Stored data:
• • • •

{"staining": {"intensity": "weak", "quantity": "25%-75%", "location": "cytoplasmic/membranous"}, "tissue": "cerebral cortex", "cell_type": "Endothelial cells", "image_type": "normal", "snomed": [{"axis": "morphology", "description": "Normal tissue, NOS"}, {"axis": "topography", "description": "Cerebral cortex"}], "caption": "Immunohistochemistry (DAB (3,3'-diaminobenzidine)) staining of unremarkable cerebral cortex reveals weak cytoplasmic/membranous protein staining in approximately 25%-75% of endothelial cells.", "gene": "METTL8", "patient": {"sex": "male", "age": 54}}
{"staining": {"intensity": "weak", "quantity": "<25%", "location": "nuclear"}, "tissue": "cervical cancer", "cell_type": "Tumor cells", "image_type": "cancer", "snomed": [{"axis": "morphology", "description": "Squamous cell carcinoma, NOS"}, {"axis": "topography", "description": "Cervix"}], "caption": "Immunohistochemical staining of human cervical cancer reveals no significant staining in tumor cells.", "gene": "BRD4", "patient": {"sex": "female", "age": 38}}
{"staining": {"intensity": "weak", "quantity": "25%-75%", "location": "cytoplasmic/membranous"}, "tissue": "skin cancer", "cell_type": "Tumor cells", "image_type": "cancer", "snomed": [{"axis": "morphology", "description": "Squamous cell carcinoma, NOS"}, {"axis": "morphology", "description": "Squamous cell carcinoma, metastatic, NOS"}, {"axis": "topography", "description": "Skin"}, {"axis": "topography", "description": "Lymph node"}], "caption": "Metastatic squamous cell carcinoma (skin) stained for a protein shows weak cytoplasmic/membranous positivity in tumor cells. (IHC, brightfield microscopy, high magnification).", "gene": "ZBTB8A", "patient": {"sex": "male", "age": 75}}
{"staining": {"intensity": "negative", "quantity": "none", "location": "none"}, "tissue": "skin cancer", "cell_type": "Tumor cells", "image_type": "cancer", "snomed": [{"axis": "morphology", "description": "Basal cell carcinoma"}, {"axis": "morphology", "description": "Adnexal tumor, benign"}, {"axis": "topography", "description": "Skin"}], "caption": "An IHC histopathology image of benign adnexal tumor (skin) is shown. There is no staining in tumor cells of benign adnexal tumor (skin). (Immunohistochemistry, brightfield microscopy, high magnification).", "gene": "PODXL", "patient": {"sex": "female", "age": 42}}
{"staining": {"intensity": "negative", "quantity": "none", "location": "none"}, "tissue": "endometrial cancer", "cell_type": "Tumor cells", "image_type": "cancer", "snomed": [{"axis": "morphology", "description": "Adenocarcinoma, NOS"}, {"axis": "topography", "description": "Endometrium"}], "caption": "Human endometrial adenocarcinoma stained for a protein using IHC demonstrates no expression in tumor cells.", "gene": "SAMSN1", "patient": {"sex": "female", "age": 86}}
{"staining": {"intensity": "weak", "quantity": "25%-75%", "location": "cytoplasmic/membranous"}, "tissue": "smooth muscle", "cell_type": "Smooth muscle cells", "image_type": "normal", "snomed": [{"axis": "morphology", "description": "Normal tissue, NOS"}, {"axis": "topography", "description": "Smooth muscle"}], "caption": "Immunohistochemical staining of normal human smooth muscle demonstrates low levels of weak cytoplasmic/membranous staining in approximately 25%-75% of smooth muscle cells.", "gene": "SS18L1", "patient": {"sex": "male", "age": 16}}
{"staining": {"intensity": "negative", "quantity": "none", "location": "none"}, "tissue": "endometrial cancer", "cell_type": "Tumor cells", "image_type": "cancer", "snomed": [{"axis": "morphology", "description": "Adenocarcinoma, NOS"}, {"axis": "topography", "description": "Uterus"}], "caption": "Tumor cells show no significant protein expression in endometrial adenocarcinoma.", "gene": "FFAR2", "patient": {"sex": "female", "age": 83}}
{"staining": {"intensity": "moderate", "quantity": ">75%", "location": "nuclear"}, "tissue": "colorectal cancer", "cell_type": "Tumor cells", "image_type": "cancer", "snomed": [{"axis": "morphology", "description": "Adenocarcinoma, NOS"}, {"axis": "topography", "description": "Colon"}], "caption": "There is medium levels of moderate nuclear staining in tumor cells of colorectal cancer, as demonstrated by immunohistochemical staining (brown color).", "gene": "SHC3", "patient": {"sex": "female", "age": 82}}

• • • •

Task details: Please set down again, word for word, only the lines from the start of the entries through the line with "staining of human", both ends included.

Solved problem:
{"staining": {"intensity": "weak", "quantity": "25%-75%", "location": "cytoplasmic/membranous"}, "tissue": "cerebral cortex", "cell_type": "Endothelial cells", "image_type": "normal", "snomed": [{"axis": "morphology", "description": "Normal tissue, NOS"}, {"axis": "topography", "description": "Cerebral cortex"}], "caption": "Immunohistochemistry (DAB (3,3'-diaminobenzidine)) staining of unremarkable cerebral cortex reveals weak cytoplasmic/membranous protein staining in approximately 25%-75% of endothelial cells.", "gene": "METTL8", "patient": {"sex": "male", "age": 54}}
{"staining": {"intensity": "weak", "quantity": "<25%", "location": "nuclear"}, "tissue": "cervical cancer", "cell_type": "Tumor cells", "image_type": "cancer", "snomed": [{"axis": "morphology", "description": "Squamous cell carcinoma, NOS"}, {"axis": "topography", "description": "Cervix"}], "caption": "Immunohistochemical staining of human cervical cancer reveals no significant staining in tumor cells.", "gene": "BRD4", "patient": {"sex": "female", "age": 38}}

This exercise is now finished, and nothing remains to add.